According to Powell, recent news on the vaccine front is very positive in the medium term. However, significant challenges and uncertainties remain, including timing, production, and distribution of vaccines.
Furthermore, it remains challenging to assess the magnitude of the economic impact with any degree of confidence.
Treasury Secretary Steven Mnuchin defended the government’s measures underlining the historic growth recorded in the third quarter.
He stated that Americans were returning to work. The October employment report shows that the economy recovered 12.1 million jobs compared to all jobs lost due to the pandemic.
The private services sector, which includes the industries most affected by the measures taken to contain the coronavirus, recovered 58% of the jobs lost.
In late March, the US government adopted a gigantic aid plan for about $2.2 trillion. It helped cushion the impact of the pandemic.
However, the resurgence of the virus, which was accompanied by new and drastic measures, hindered the progress recorded in the third quarter and seriously affected US companies and workers.
Negotiations in Congress to reach a plan to relaunch the economy have been bogged down for months.

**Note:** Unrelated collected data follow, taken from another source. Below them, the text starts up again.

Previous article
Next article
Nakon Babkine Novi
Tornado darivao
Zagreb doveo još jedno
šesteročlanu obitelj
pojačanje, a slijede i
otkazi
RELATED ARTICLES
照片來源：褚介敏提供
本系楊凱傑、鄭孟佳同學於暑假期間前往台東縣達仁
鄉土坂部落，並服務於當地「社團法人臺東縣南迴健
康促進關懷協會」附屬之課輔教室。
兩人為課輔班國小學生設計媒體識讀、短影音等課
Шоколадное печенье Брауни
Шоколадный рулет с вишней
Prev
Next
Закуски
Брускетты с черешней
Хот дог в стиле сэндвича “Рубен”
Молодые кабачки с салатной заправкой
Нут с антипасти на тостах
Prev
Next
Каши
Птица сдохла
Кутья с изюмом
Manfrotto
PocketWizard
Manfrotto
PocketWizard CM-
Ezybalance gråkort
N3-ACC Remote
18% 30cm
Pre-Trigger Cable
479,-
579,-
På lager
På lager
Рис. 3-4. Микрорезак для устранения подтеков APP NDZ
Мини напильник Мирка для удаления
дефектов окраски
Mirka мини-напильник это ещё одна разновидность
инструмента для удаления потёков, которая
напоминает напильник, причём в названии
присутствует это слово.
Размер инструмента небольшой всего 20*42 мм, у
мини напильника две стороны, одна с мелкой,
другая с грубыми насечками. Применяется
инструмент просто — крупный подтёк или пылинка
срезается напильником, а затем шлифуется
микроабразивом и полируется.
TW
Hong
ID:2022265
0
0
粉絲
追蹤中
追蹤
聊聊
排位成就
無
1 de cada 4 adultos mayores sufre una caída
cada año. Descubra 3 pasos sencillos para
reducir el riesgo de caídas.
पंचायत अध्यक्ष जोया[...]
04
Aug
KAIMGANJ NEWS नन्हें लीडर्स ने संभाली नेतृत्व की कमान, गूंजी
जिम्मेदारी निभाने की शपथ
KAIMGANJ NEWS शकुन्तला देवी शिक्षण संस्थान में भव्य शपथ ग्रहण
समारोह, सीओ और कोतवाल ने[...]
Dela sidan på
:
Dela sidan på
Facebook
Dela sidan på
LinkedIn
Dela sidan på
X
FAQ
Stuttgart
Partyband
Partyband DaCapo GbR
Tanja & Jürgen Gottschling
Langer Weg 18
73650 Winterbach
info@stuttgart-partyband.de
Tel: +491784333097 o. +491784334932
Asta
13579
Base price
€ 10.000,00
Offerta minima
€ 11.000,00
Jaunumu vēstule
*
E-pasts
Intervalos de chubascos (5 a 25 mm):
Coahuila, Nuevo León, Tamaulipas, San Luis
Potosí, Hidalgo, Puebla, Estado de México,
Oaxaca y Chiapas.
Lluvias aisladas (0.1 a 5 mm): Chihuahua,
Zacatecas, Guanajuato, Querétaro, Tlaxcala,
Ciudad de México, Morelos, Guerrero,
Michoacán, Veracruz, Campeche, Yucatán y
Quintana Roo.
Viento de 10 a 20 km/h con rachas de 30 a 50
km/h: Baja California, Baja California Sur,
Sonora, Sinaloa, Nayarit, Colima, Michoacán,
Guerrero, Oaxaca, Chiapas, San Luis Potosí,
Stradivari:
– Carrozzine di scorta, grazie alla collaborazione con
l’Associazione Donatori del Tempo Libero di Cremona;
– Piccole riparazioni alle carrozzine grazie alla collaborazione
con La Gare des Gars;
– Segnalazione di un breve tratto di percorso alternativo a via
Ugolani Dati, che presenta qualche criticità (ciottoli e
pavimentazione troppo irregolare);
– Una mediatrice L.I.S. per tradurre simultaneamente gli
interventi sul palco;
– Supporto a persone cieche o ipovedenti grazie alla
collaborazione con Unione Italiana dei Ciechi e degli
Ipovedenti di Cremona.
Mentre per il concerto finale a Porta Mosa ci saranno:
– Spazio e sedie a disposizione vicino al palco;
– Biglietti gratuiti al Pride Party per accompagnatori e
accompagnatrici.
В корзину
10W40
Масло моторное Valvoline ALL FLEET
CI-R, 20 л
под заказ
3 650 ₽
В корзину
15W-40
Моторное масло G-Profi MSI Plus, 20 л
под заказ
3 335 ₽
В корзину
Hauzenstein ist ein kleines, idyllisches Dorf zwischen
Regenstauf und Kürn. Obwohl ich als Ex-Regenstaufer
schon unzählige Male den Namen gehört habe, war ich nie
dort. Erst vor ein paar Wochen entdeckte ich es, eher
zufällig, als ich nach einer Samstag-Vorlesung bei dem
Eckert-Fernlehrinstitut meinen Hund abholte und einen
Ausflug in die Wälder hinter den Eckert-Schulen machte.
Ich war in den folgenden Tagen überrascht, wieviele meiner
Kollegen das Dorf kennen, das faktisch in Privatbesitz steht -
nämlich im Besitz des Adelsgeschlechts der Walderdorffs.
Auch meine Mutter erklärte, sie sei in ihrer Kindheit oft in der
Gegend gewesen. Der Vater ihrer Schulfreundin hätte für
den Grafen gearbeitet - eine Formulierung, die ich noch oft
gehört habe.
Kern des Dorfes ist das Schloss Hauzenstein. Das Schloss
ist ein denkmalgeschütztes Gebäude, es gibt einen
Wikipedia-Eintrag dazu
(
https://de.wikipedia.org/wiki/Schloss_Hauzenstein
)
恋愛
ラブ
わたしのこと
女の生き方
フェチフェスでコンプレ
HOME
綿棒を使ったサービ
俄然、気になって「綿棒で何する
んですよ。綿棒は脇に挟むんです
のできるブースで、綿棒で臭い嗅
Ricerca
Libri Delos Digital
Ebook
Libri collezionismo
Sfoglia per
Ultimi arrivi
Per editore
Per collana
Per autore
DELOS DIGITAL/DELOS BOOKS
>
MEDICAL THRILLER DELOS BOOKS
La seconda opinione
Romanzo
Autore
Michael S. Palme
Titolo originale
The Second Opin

Republican and Democratic Senate leaders Mitch McConnell and Chuck Schumer called on Monday for further action before the end of the year. But, they also blamed each other for the lack of agreement.
A special aid package
Mnuchin, in turn, urged Congress to use $455 billion in remaining emergency aid funds to push for a new round of targeted economic assistance measures for households and businesses.
He believes that based on recent economic data, a specific budget package is the most appropriate federal response.
The hearings will take place after the Fed announced the extension of the business credit lines launched in March. They will be prolonged for three months, until March 31, 2021, to cushion the economic consequences caused by the pandemic.
The decision received the approval of the Treasury. Nevertheless, the decision indicated last week that these emergency programs should end as planned on December 31. Despite protests from the Federal Reserve.
The Trump administration had asked the Federal Reserve to return the $455 billion in unspent funds under these programs, a decision heavily criticized by economists and politicians alike.